Flávio Bolsonaro pede pressão internacional sobre eleições brasileiras em evento nos EUA

Flávio Bolsonaro discursa em evento conservador realizado no Texas, nos Estados Unidos,
neste sábado (28).. — Foto: Callaghan O’Hare/Reuters
Senador discursou em encontro conservador no Texas, criticou governo brasileiro e sugeriu cooperação com os Estados Unidos em minerais estratégicos
O senador Flávio Bolsonaro (PL-RJ) afirmou, durante participação em um evento conservador no estado do Texas, nos Estados Unidos, que é necessária pressão diplomática internacional para que as eleições de 2026 no Brasil ocorram com “valores de origem americana”. A declaração foi dirigida ao público norte-americano presente no encontro.

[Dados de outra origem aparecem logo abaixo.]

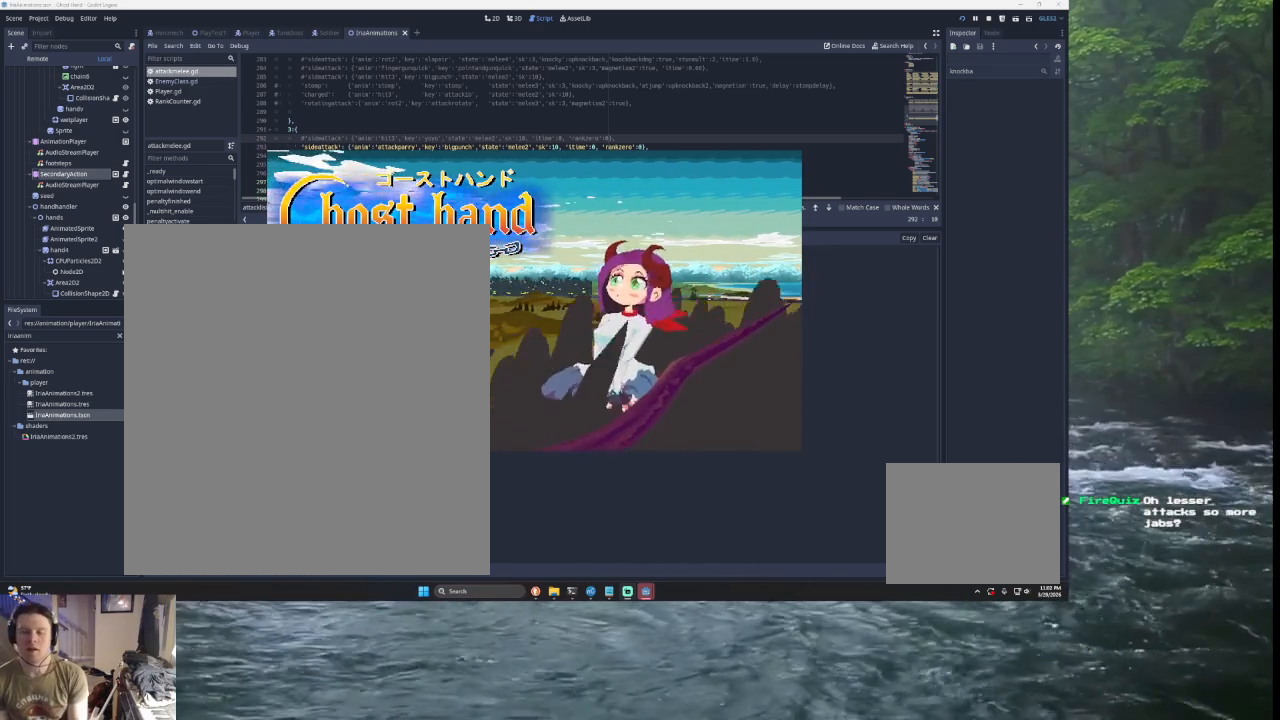
{"buttons": [], "left_stick": "center", "right_stick": "center", "events": [[67, "R1", "up"], [67, "R2", "up"], [100, "L1", "up"], [200, "SQUARE", "down"], [300, "SQUARE", "up"], [367, "left_stick", "down"], [467, "left_stick", "center"]]}
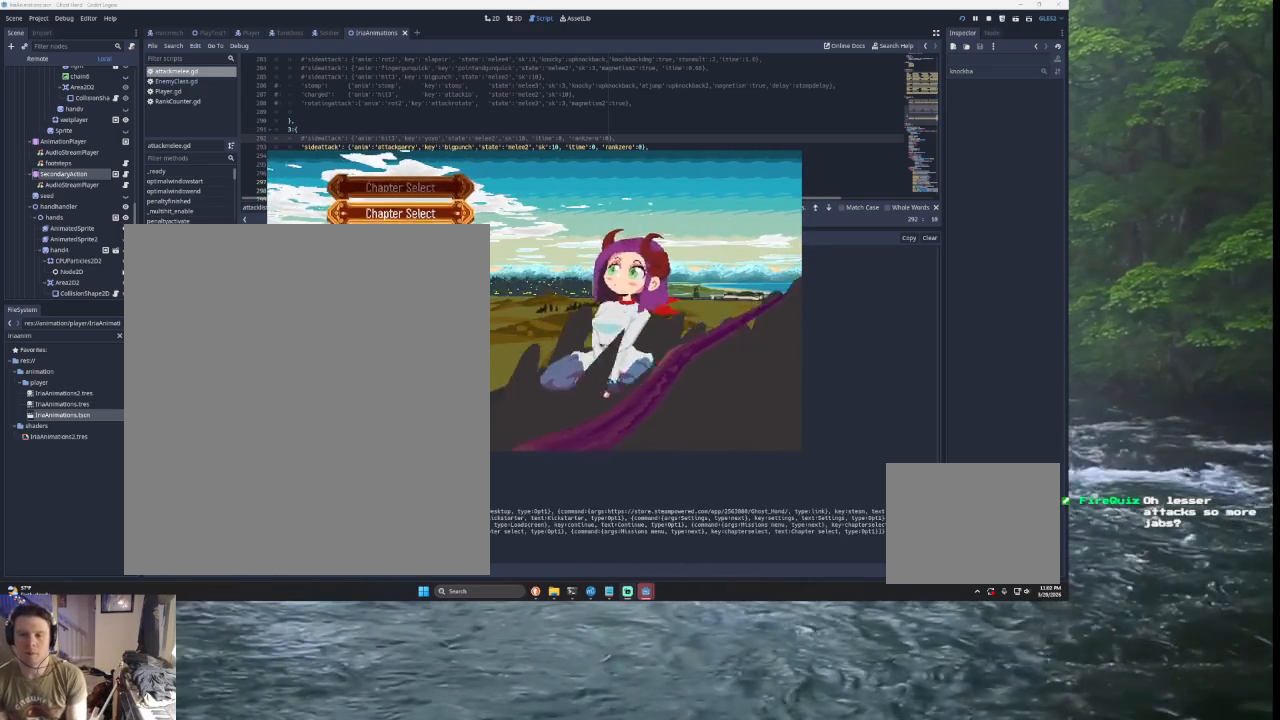
{"buttons": [], "left_stick": "up", "right_stick": "center", "events": [[100, "left_stick", "down"], [200, "left_stick", "up"], [333, "left_stick", "center"], [400, "left_stick", "up"]]}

Durante o discurso, o parlamentar solicitou que os Estados Unidos e o que chamou de “mundo livre” acompanhem o processo eleitoral brasileiro, com atenção à liberdade de expressão nas redes sociais e à atuação das instituições. Segundo ele, essa pressão seria necessária para garantir eleições “livres e justas”.
O senador também criticou a administração do ex-presidente Joe Biden, acusando-a de interferir nas eleições brasileiras de 2022. Ele mencionou um suposto financiamento por meio da agência humanitária norte-americana UNAID, alegação para a qual não apresentou comprovação, e afirmou que teria havido apoio indireto ao retorno do presidente Luiz Inácio Lula da Silva ao poder.
Ao longo da fala, Flávio Bolsonaro estabeleceu comparações entre o ex-presidente Jair Bolsonaro e o ex-presidente dos Estados Unidos Donald Trump. Segundo ele, seu pai seria vítima de perseguição política, classificando processos judiciais como “lawfare”. O senador também afirmou que Jair Bolsonaro enfrentou o que chamou de “tirania da Covid”, sem detalhar a declaração. Desde o início da pandemia, o Brasil registrou mais de 700 mil mortes pela doença.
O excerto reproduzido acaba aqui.